In 1973, Reed insulted his new fans and his record company by putting out a double album of electronic howling noises called Metal Machine Music. You can hear parts of it in this exhibition in a custom-designed listening space which replicates how Reed heard Metal Machine Music when he performed it live to a captive audience. It is an insult to the ears but not, I decided as I staggered to the exit, to the intelligence.

Connoisseurs of the gratuitous obnoxious will cherish the exchange of letters between an irate Reed and the editors of TIME magazine, who had printed one of his poems but trimmed it without asking him.

Reed admirers of longer standing will already know his live album Take No Prisoners (1978). The songs sound fine but Reed’s patter, a mixture of offensive jokes and off-the-cuff insult, is in a class of its own.

It was a hard act to follow, especially when he had sobered up. He tried to be awful to the end but the interview clips show him mellowing into a mere curmudgeon.

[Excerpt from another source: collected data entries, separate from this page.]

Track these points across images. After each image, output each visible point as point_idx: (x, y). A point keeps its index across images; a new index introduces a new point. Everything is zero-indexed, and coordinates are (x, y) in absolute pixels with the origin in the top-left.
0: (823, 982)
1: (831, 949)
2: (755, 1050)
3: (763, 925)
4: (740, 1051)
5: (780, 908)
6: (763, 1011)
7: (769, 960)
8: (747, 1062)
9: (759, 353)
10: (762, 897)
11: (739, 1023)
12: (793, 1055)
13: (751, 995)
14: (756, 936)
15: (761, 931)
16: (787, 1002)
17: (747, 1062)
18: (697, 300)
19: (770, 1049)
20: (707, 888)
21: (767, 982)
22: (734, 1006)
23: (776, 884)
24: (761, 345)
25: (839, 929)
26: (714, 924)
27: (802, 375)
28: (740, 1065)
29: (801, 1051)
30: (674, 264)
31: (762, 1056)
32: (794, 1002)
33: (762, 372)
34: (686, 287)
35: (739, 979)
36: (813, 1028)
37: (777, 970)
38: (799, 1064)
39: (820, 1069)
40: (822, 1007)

His music, though, sounds better and better with time and I wondered if much of his rudeness came from an excess of sensitivity in a business largely populated by criminals and idiots. I was reminded of his superbly rude reply to the question “Are you Jewish?”
“Aren’t all the best people?”

“Lou Reed: Caught Between the Twisted Stars” can be seen at the New York Public Library for the Performing Arts at the Lincoln Center (Donald and Mary Oenslager Gallery) until 4 March 2023.

The Lou Reed Listening Room is in the Vincent Astor Gallery until 7 January 2023.